Memories of a Murderer: The Nilsen Tapes | Official Trailer | Netflix

Jul 26, 2021 21:45

image Click to view

Britain’s most notorious serial killer, Dennis Nilsen, confessed to killing 15 people in 1983. Over a five-year period, he picked up vulnerable young men, lured them back to his home and strangled them, before disposing of their bodies under the floorboards ( Read more... )

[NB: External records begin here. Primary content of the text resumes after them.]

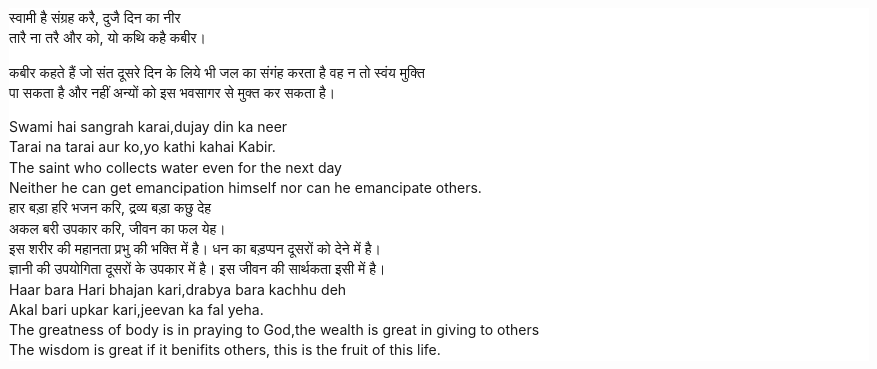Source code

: <div class="doha notranslate">
  <div class="hindi original">
    स्वामी है संग्रह करै, दुजै दिन का नीर<br /> तारै ना तरै और को, यो कथि कहै कबीर।
  </div>
  
  <p>
    कबीर कहते हैं जो संत दूसरे दिन के लिये भी जल का संगंह करता है वह न तो स्वंय मुक्ति<br /> पा सकता है और नहीं अन्यों को इस भवसागर से मुक्त कर सकता है।
  </p>
  
  <div class="hindi">
  </div>
  
  <div class="eng original">
    Swami hai sangrah karai,dujay din ka neer<br /> Tarai na tarai aur ko,yo kathi kahai Kabir.
  </div>
  
  <div class="eng meaning">
    The saint who collects water even for the next day<br /> Neither he can get emancipation himself nor can he emancipate others.
  </div>
</div>

<div class="doha notranslate">
  <div class="hindi original">
    हार बड़ा हरि भजन करि, द्रव्य बड़ा कछु देह<br /> अकल बरी उपकार करि, जीवन का फल येह।
  </div>
  
  <div class="hindi">
    इस शरीर की महानता प्रभु की भक्ति में है। धन का बड़प्पन दूसरों को देने में है।<br /> ज्ञानी की उपयोगिता दूसरों के उपकार में है। इस जीवन की सार्थकता इसी में है।
  </div>
  
  <div class="eng original">
    Haar bara Hari bhajan kari,drabya bara kachhu deh<br /> Akal bari upkar kari,jeevan ka fal yeha.
  </div>
  
  <div class="eng meaning">
    The greatness of body is in praying to God,the wealth is great in giving to others<br /> The wisdom is great if it benifits others, this is the fruit of this life.
  </div>
</div>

netflix, true crime, film - documentary

Leave a comment

yankeesarelove July 26 2021, 20:11:15 UTC
it's so wild to me that someone could kill one person.. and then continue doing it. like how insanely messed up are their brains??

Reply

near_dark July 26 2021, 20:26:42 UTC
Usually pretty fucked up, pretty sure the majority of serial killers either had some real garbage fire childhoods or suffered some kind of brain injury at some point, like a large majority of them had one or the other or both.

Reply

marywebgirl July 26 2021, 20:50:31 UTC
Learning about the Green River Killer was pretty staggering. He literally doesn’t know how many women he killed because there were so many, and he debated killing his own son because he thought the kid might have seen too much.

Reply

ahkna July 26 2021, 21:13:35 UTC
Serial killers usually build to killing people, constantly desensitizing themselves to violence, depravity, and death.

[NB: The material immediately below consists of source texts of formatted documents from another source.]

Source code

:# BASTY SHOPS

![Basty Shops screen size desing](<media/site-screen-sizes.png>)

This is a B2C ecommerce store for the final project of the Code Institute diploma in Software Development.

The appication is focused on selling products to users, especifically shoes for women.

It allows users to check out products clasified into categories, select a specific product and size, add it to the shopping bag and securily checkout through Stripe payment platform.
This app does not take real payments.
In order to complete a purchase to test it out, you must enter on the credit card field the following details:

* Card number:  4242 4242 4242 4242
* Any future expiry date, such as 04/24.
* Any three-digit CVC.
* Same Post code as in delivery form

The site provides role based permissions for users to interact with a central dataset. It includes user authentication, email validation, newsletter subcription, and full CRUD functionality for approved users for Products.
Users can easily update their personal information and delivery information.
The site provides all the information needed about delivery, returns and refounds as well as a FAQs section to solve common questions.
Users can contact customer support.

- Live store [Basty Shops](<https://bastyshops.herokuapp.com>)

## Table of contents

I'm so puzzled by men who seem perfectly normal, they're 'good' husbands and fathers, regular healthy backgrounds, well-respected, then suddenly they murder their wife (and possibly kids) and go on with their lives. They go on tv and plead for her to come home, give interviews where they sob and cry, all the 'normal people' things. If they get away with it, they just move on to a new wife.

This is a weekly, daily occurrence all over the world and I just don't understand.

Reply

rubyboots July 26 2021, 21:15:07 UTC
Chris Watts still just blows my mind

Reply

ahkna July 26 2021, 21:19:52 UTC
That's just it, he's not unique. He's just a clear example with a lot of evidence.

Reply

yankeesarelove July 26 2021, 21:33:54 UTC
exactly- he literally drove his daughters 45 minutes away and still killed them. how did nothing click in that drive to stop him??

Reply

starsaregas July 27 2021, 05:53:03 UTC
And he said that when he put them to bed that night, he thought about how it was going to be the last time that he put them to bed. I can't even wrap my mind around that.

Reply

numara July 26 2021, 22:31:39 UTC
i just listened to a podcast episode on karl karlsen, and serial killers basically just live on a different plane of existence tbh. they're so wrapped up in their own narcissism and the need to be in control (especially if the violence is something that they get off on sexually) it overrules everything.